処刑回避したい生き残り聖女、侍女としてひっそり生きるはずが最恐王の溺愛が始まりました
「そ、それは私の仕事ですぅ」
「動けないんだろ。気にするな。俺だって別に、なにからなにまで世話してもらわなきゃならないほど落ちぶれてない」
(落ちぶれるとかの話じゃないのに……)

 アメリは困ってしまうが、逆に吹っ切れてもいた。
 どうせ今はダンス練習のため、ふたりきりだ。ルーク本人に気にした様子が無いのだから、甘えさせてもらっても怒られないのではないだろうか。

「では、お言葉に甘えていただきます」
「ただの水に仰々しいな」
「ルーク様がついだ水なんて、結構な希少価値がありますよ」

 口に含めば、失われた水分が体内に戻っていくようだ。緊張でそれまでは気づかなかった足の痛みも感じるようになってきた。

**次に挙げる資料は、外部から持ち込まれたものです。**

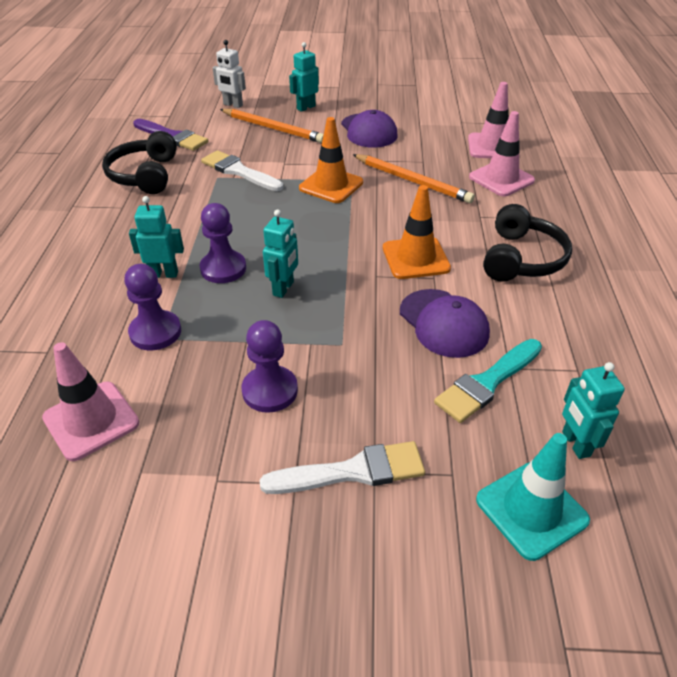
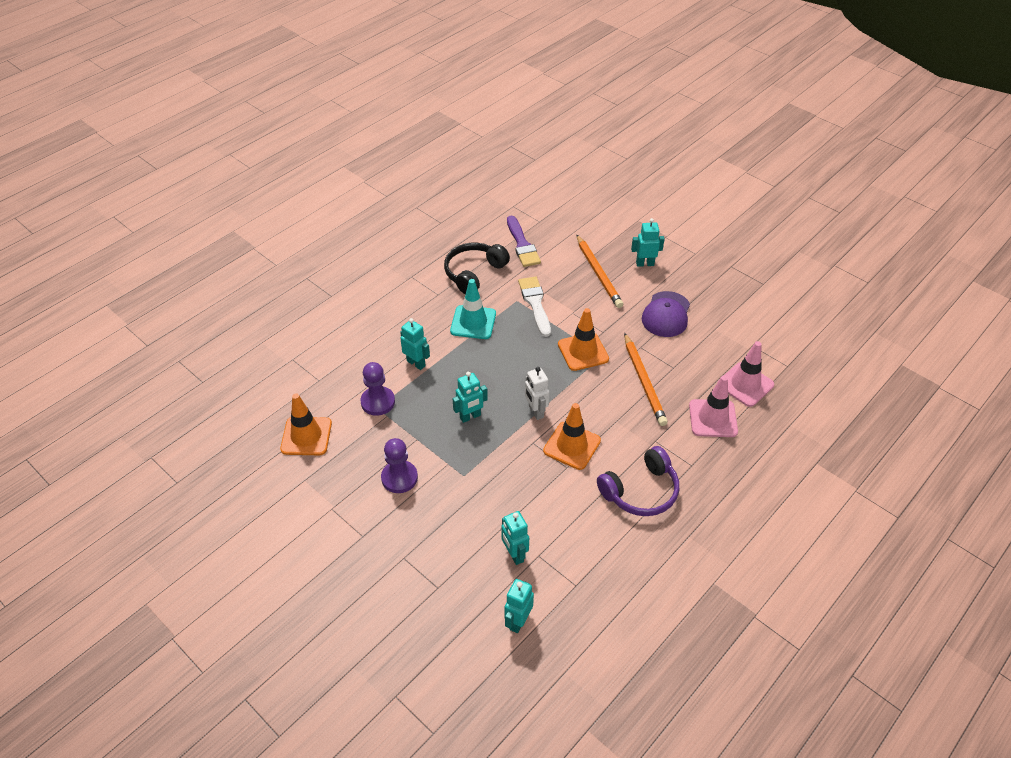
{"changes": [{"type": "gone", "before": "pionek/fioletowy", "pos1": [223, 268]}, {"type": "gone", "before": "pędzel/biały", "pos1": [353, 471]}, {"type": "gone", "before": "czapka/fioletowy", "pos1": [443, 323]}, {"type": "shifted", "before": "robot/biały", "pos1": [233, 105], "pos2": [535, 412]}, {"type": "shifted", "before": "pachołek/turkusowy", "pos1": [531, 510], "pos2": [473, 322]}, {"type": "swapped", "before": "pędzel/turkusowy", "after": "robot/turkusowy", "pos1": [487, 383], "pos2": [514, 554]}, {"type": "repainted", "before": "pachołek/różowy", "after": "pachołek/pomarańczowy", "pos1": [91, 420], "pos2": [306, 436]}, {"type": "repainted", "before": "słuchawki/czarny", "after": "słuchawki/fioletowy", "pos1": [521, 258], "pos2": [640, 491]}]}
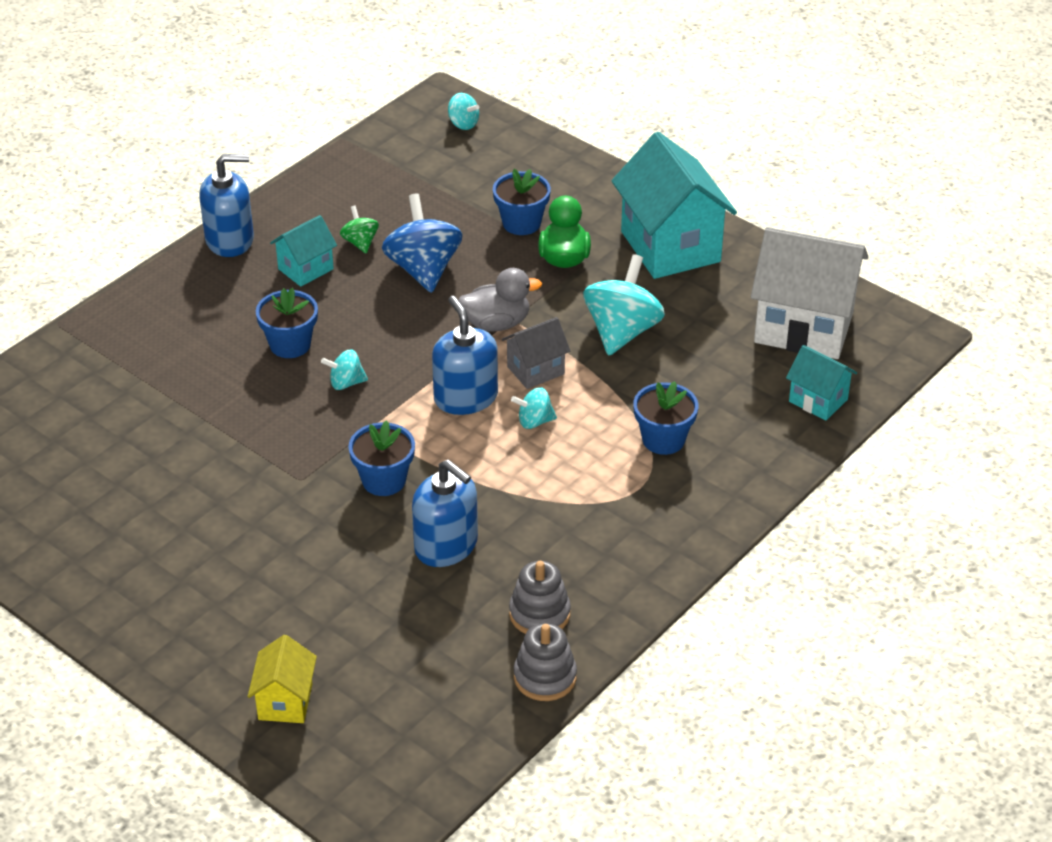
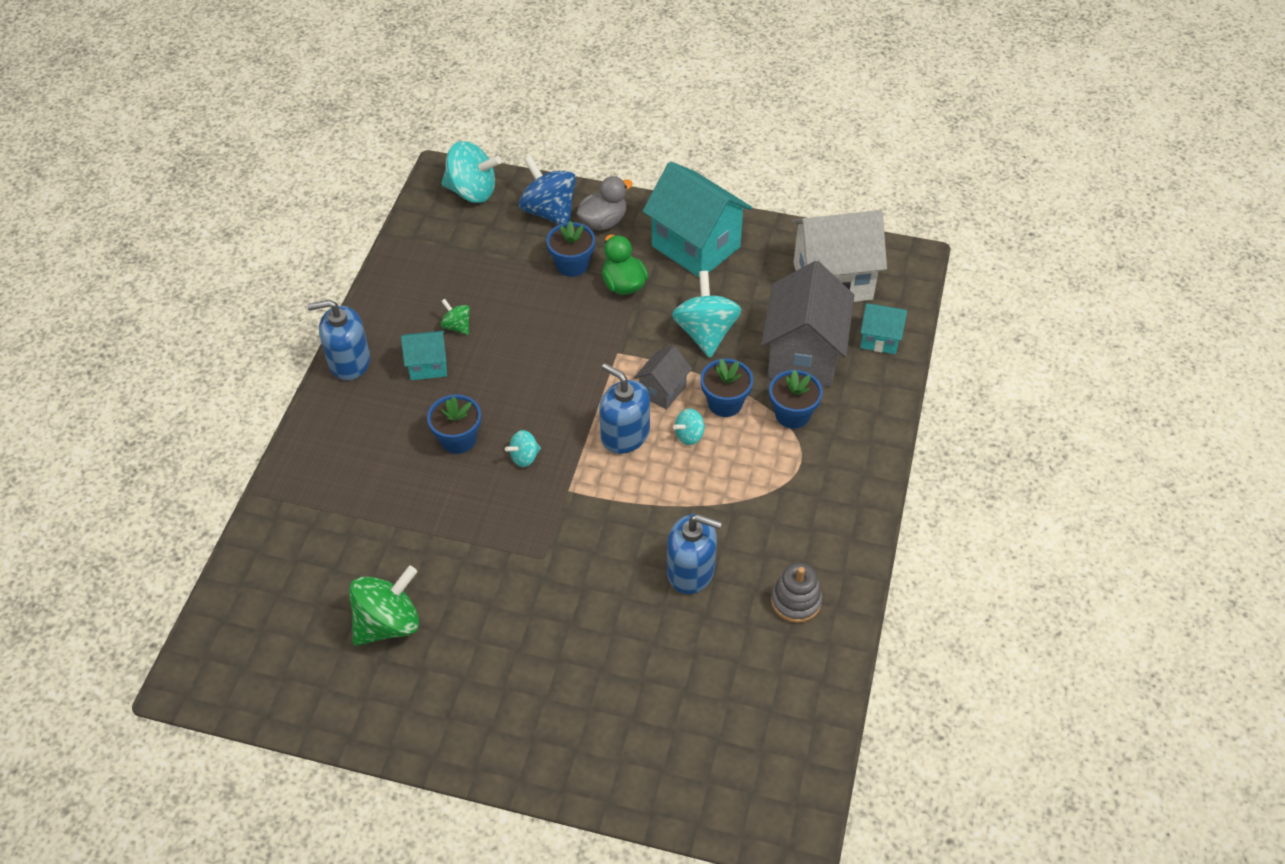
{"changes": [{"type": "gone", "before": "domek/żółty", "pos1": [285, 701]}, {"type": "gone", "before": "zabawka nakładanka/szary", "pos1": [545, 677]}, {"type": "new", "after": "bączek/zielony", "pos2": [388, 623]}, {"type": "new", "after": "domek/szary", "pos2": [803, 355]}, {"type": "shifted", "before": "doniczka/niebieski", "pos1": [384, 480], "pos2": [725, 403]}, {"type": "shifted", "before": "bączek/niebieski", "pos1": [423, 269], "pos2": [549, 211]}, {"type": "shifted", "before": "kaczka/szary", "pos1": [496, 323], "pos2": [603, 222]}, {"type": "rotated", "before": "dozownik mydła/niebieski", "pos1": [230, 240], "pos2": [349, 361], "turn": -150}, {"type": "rotated", "before": "domek/turkusowy", "pos1": [306, 269], "pos2": [428, 366], "turn": 60}, {"type": "scaled", "before": "bączek/turkusowy", "pos1": [463, 124], "pos2": [472, 191], "scale": 1.99}]}
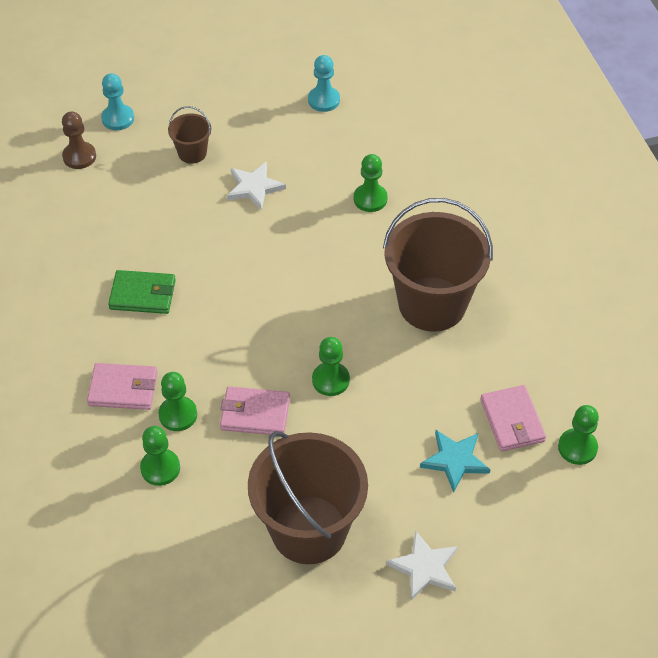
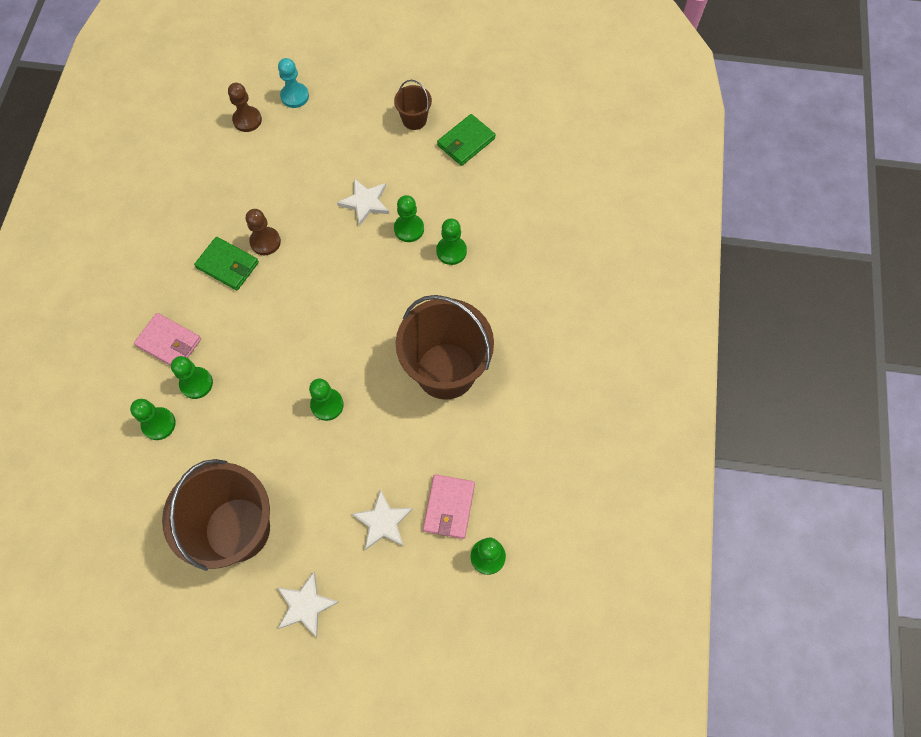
{"changes": [{"type": "gone", "before": "portfel/różowy", "pos1": [255, 413]}, {"type": "new", "after": "pionek/brązowy", "pos2": [265, 242]}, {"type": "new", "after": "pionek/zielony", "pos2": [409, 229]}, {"type": "shifted", "before": "wiadro/brązowy", "pos1": [192, 153], "pos2": [414, 120]}, {"type": "swapped", "before": "pionek/turkusowy", "after": "portfel/zielony", "pos1": [323, 100], "pos2": [466, 142]}, {"type": "repainted", "before": "gwiazda/turkusowy", "after": "gwiazda/biały", "pos1": [455, 460], "pos2": [383, 522]}]}
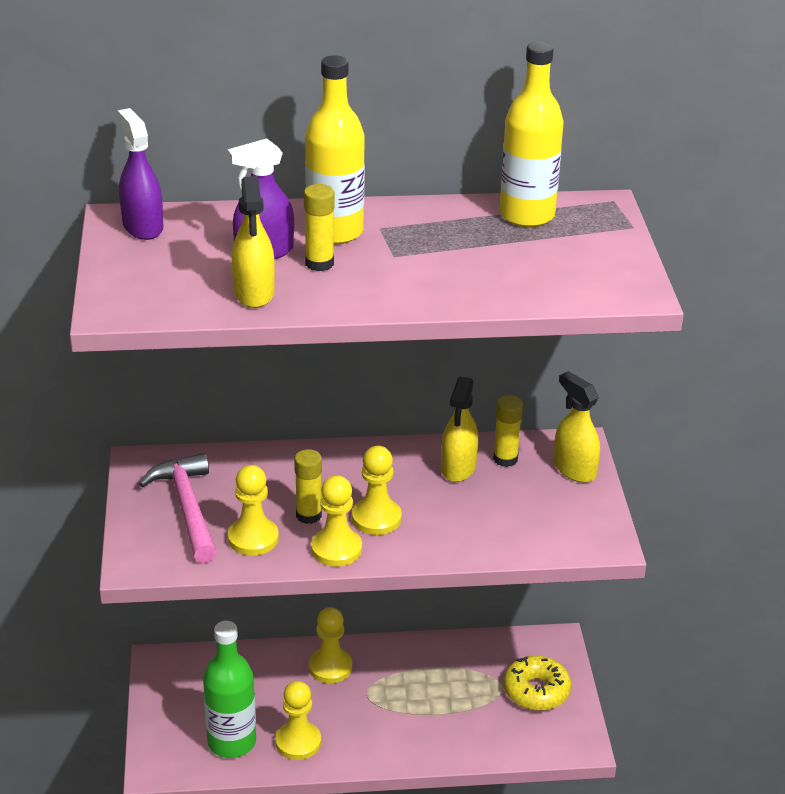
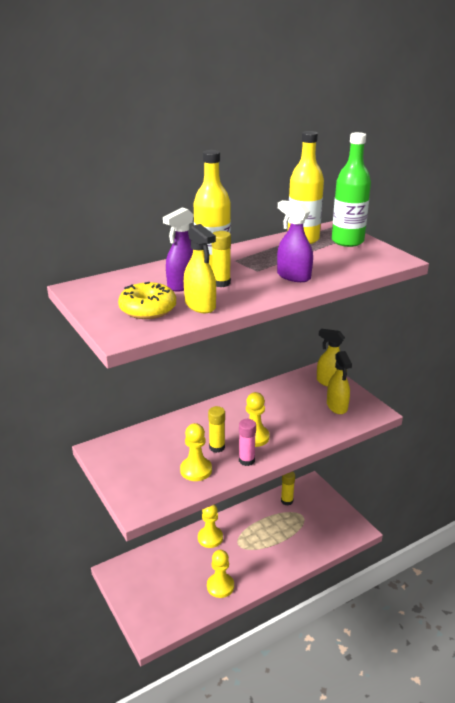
{"changes": [{"type": "gone", "before": "młotek/różowy", "pos1": [188, 508]}, {"type": "shifted", "before": "spryskiwacz/fioletowy", "pos1": [142, 227], "pos2": [293, 276]}, {"type": "shifted", "before": "butelka/zielony", "pos1": [231, 742], "pos2": [347, 241]}, {"type": "shifted", "before": "spryskiwacz/żółty", "pos1": [458, 468], "pos2": [337, 406]}, {"type": "shifted", "before": "klej w sztyfcie/żółty", "pos1": [505, 459], "pos2": [287, 501]}, {"type": "shifted", "before": "donut/żółty", "pos1": [536, 691], "pos2": [148, 309]}, {"type": "swapped", "before": "pionek/żółty", "after": "klej w sztyfcie/różowy", "pos1": [336, 549], "pos2": [246, 460]}]}
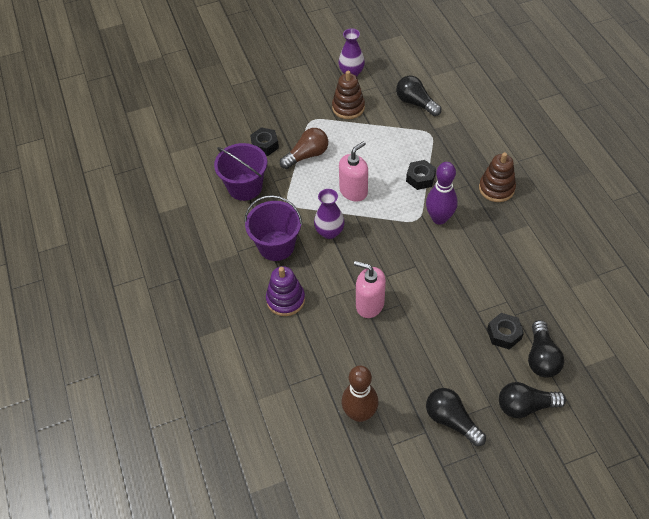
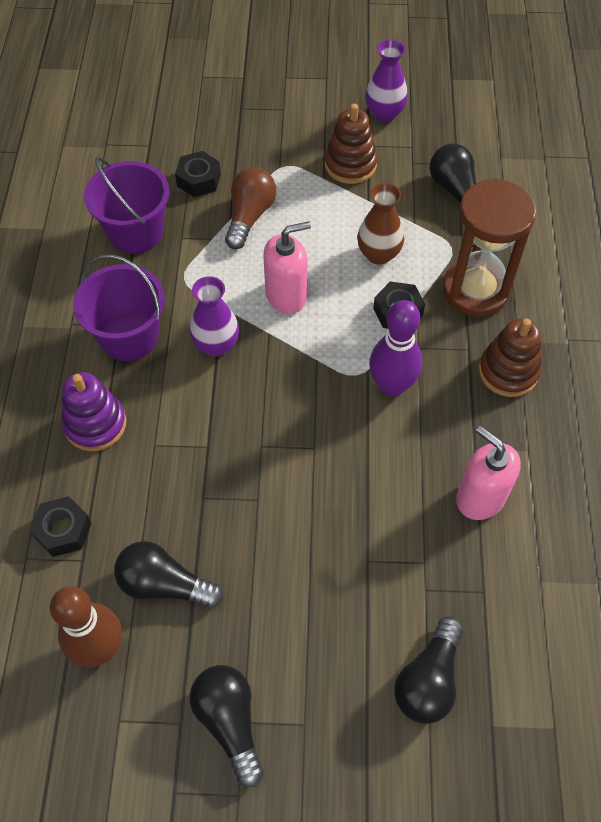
{"changes": [{"type": "new", "after": "wazon/brązowy", "pos2": [378, 254]}, {"type": "new", "after": "klepsydra/brązowy", "pos2": [475, 290]}, {"type": "shifted", "before": "dozownik mydła/różowy", "pos1": [369, 304], "pos2": [480, 497]}, {"type": "shifted", "before": "nakrętka/czarny", "pos1": [504, 334], "pos2": [63, 530]}, {"type": "shifted", "before": "żarówka/czarny", "pos1": [525, 406], "pos2": [164, 584]}, {"type": "rotated", "before": "żarówka/brązowy", "pos1": [307, 155], "pos2": [249, 216], "turn": -60}]}
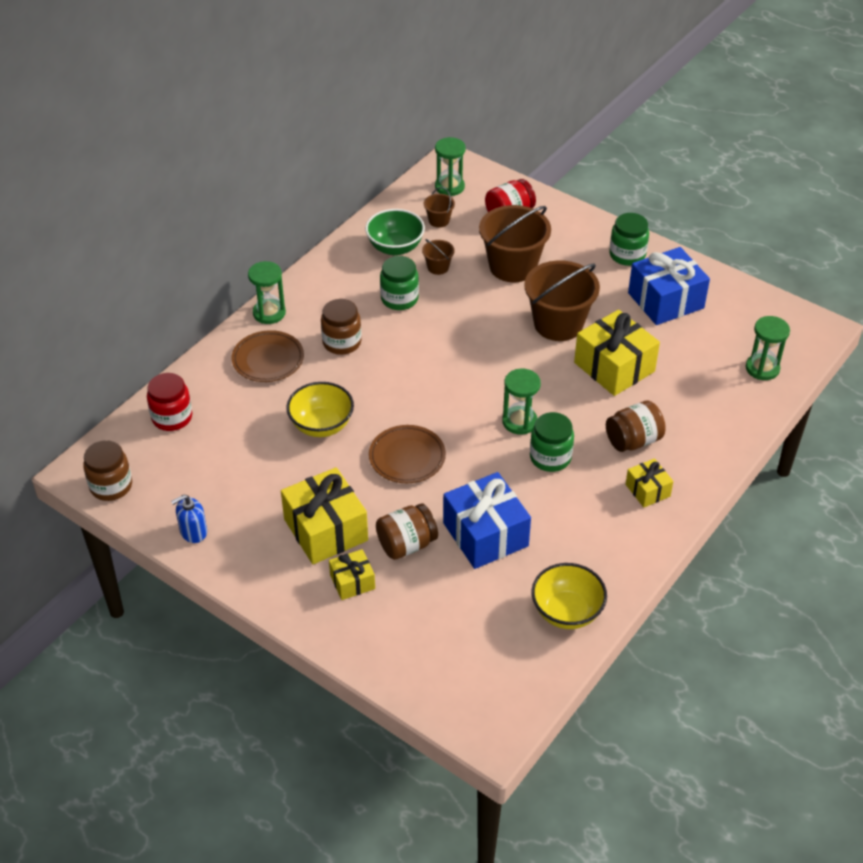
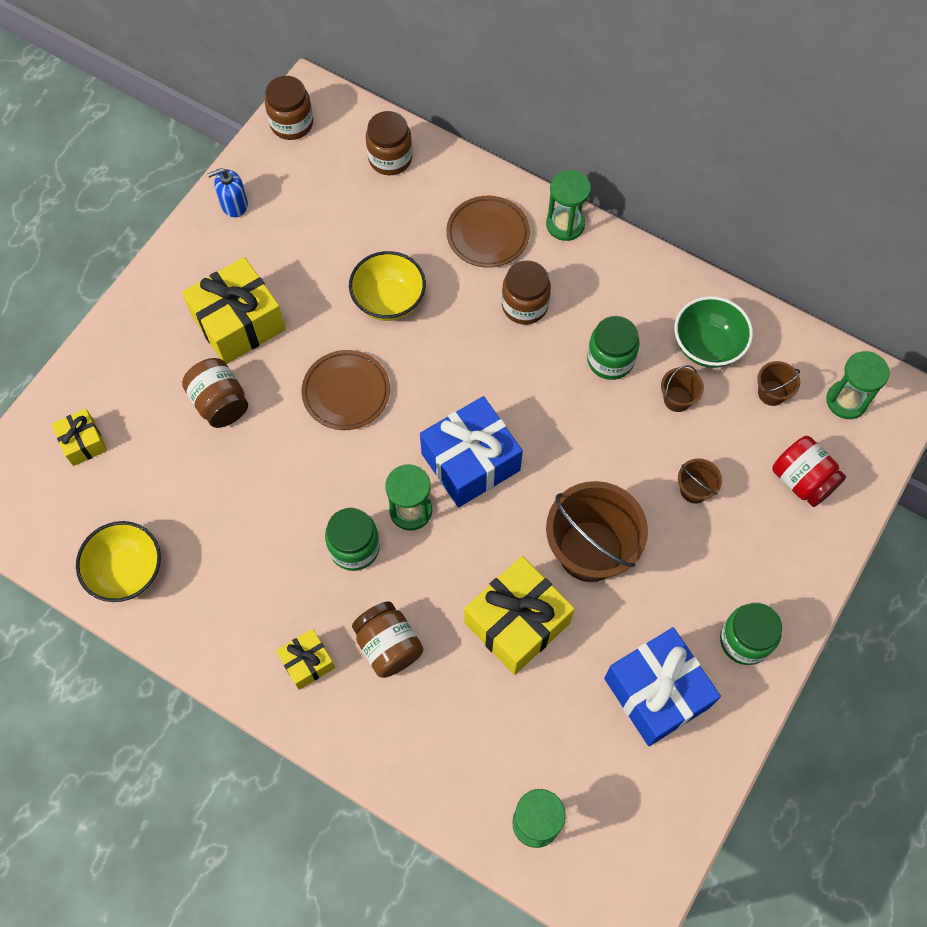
{"changes": [{"type": "shifted", "before": "prezent/żółty", "pos1": [352, 582], "pos2": [83, 442]}, {"type": "shifted", "before": "prezent/niebieski", "pos1": [485, 534], "pos2": [470, 462]}, {"type": "repainted", "before": "słoik/czerwony", "after": "słoik/brązowy", "pos1": [172, 417], "pos2": [390, 158]}, {"type": "rotated", "before": "dozownik mydła/niebieski", "pos1": [193, 531], "pos2": [234, 204], "turn": -75}, {"type": "scaled", "before": "wiadro/brązowy", "pos1": [512, 266], "pos2": [694, 490], "scale": 0.46}]}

「どうやらこれ以上動くのは無理そうだな。しばらくここで休んでいろ。誰も来ないようにしておくから」
「はい……」
「俺は執務室に行ってくる」

 ルークは息を荒げることもなく、涼しい顔で部屋を出ていく。

(執務に戻るのかしら。すごい体力……。超人だな、ルーク様は)

 アメリは慣れないダンスに、手足を伸ばすだけで痛いというのに。

「ううう。ひどい目にあったわ」

 ソファに横になって目をつぶる。普段、こうしてゆっくりすることもないからか、自分の心臓の音も感じられる。

(フローの気配も……する)

 アメリはパペットを取り出す。倒れるように眠ったフローのことも、心配だった。

「フロー、大丈夫?」
《……ん?》

 フローの光が、点滅する。起きたみたいで、アメリの手を離れてふわりと浮かんだ。

《あれ、アメリ。どうしたの?》
「ダンスをしていたのよ。フローもずっと一緒だったのにわからなかったの? 本当に寝ていたのね」

 立ち上がろうとすると、足の痛みに襲われ、ふらついた。